L'ancien soldat reconverti ne pouvait pas rester sans rien faire tout en regardant sa ville succomber aux cris intempestifs des murs et toits de son enfance. Il ne ferma pas un œil de la nuit, le lendemain il se retrouva devant la Cathédrale Saint-Paul. Elle aussi ne su résister aux assauts du feu indomptable. Elle s'effondra, laissant le champ libre à l'incendie et son armée de flammes pour travers la Fleet et venir menacer la Cour de Charles II à Whitehall. C'en était trop pour Watson, qui prit son courage à deux mains et hurlait à gorge déployée de fuir les habitations. Il voulait éviter un nombre trop important de victimes. Même si l'on pouvait voir arriver l'incendie, on pouvait avoir tendance à sous estimer sa rage.

Il se retrouva devant une maison à étage, les rideaux étaient tirés. On ne voyait donc pas l'intérieur. Les voisins étaient d'ors et déjà dehors, avec des sacs contenant quelques effets personnels.

«Y'a-t-il quelqu'un dans cette maison?

- Non, Sir. Elle est inoccupée depuis des lustres! Répondit un voisin.

- En êtes-vous certain?!

- Oui, Sir!»

Mais Watson ne pouvait croire à cela.

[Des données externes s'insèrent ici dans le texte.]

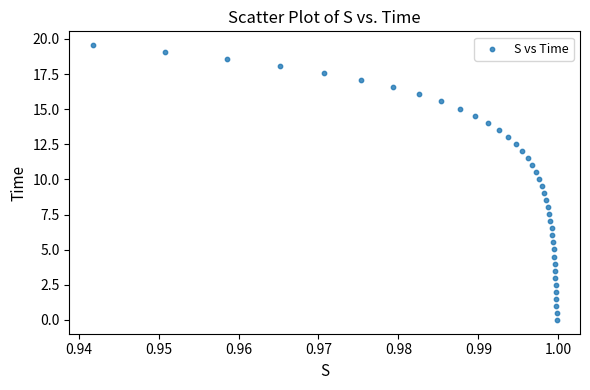

What is the range of Y values (max minus min)?

19.6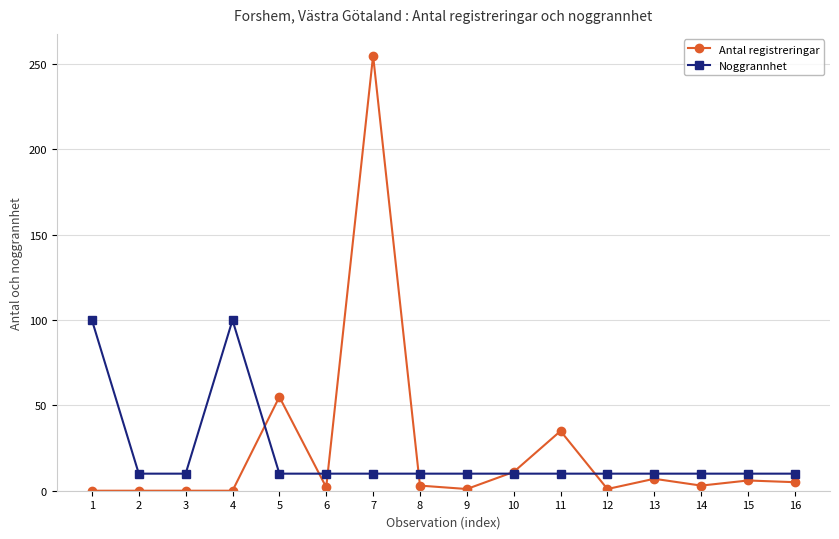

What is the maximum value shown in the chart?

255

Comment une maison à proximité de la Cité pouvait être inhabitée depuis des lustres? C'était tout bonnement impossible. Tandis que les flammes se rapprochaient dangereusement de la demeure, John pénétra à l'intérieur, se rendant immédiatement à l'étage. Il découvrit bien entendu que la maison était habitée. Il tenta de déceler le moindre détails lui permettant de comprendre la personne vivant en ce lieu. Il décida de poursuivre sa démarche en se rendant au grenier. Il pouvait entendre tousser, signe indéniable que le feu avait pris possession du toit. Il se dépêcha, ouvrit dans un grand fracas la trappe menant sous les combles, ce qui valut d'attiser le feu en créant un appel d'air. Il retrouva parmi six ruches d'abeilles, un jeune homme pauvrement vêtu, chétif, serrant dans ses bras ce qui semblait être un manuscrit. Il semblait tétanisé.

«Venez avec moi! Lui cria John.

- Non.

- Le feu va terrasser votre maison et vous mourrez asphyxié!

- Je n'en ai que faire! Le travail de toute une vie, des centaines d'abeilles viennent de mourir et fuir leur ruche! Je ne partirais pas!

- Vos voisins s'inquiètent pour vous!

- Oh, dîtes plutôt que vous, vous inquiétez pour moi!

- Je me soucis de n'importe quel londonien, mais si cela vous décide à quitter cet enfer, alors dans ce cas là, oui je me soucis de vous!»

Le jeune homme se leva, gardant toujours contre lui son manuscrit. Il se dirigea vers John, remarquant sa stature très militaire alors qu'il s'approchait pour l'aider. Soudainement, une poutre céda sous le poids des flammes ravageant la charpente et vint ensevelir l'ancien militaire. Un gémissement de douleur se fit entendre au dehors, à travers le brasier. Sa jambe était prise sous les décombres en flamme.

«Partez! Lui cria-t-il.»

Le jeune homme ne pouvait pas le laisser là. Au plus profond de son âme, quelque chose lui criait de ne pas l'abandonner. Les craquements du bois se faisaient menaçants, l'air devenait irrespirable. Sherlock s'empara d'une planche traînant sur le sol et vint la positionner de sorte à ce qu'elle fasse office de levier et ainsi sortir son sauveur de sa prison de bois. Le pauvre souffrait le martyr et le brun ne parvenait pas à soulever cette poutre. John l'observa se débattre, gardant un œil sur l'avancée du feu. Il saisit son courage à deux mains, tentant alors de soulever cette poutre, aidant le levier du jeune homme. Il parvint à se dégager de son emprise.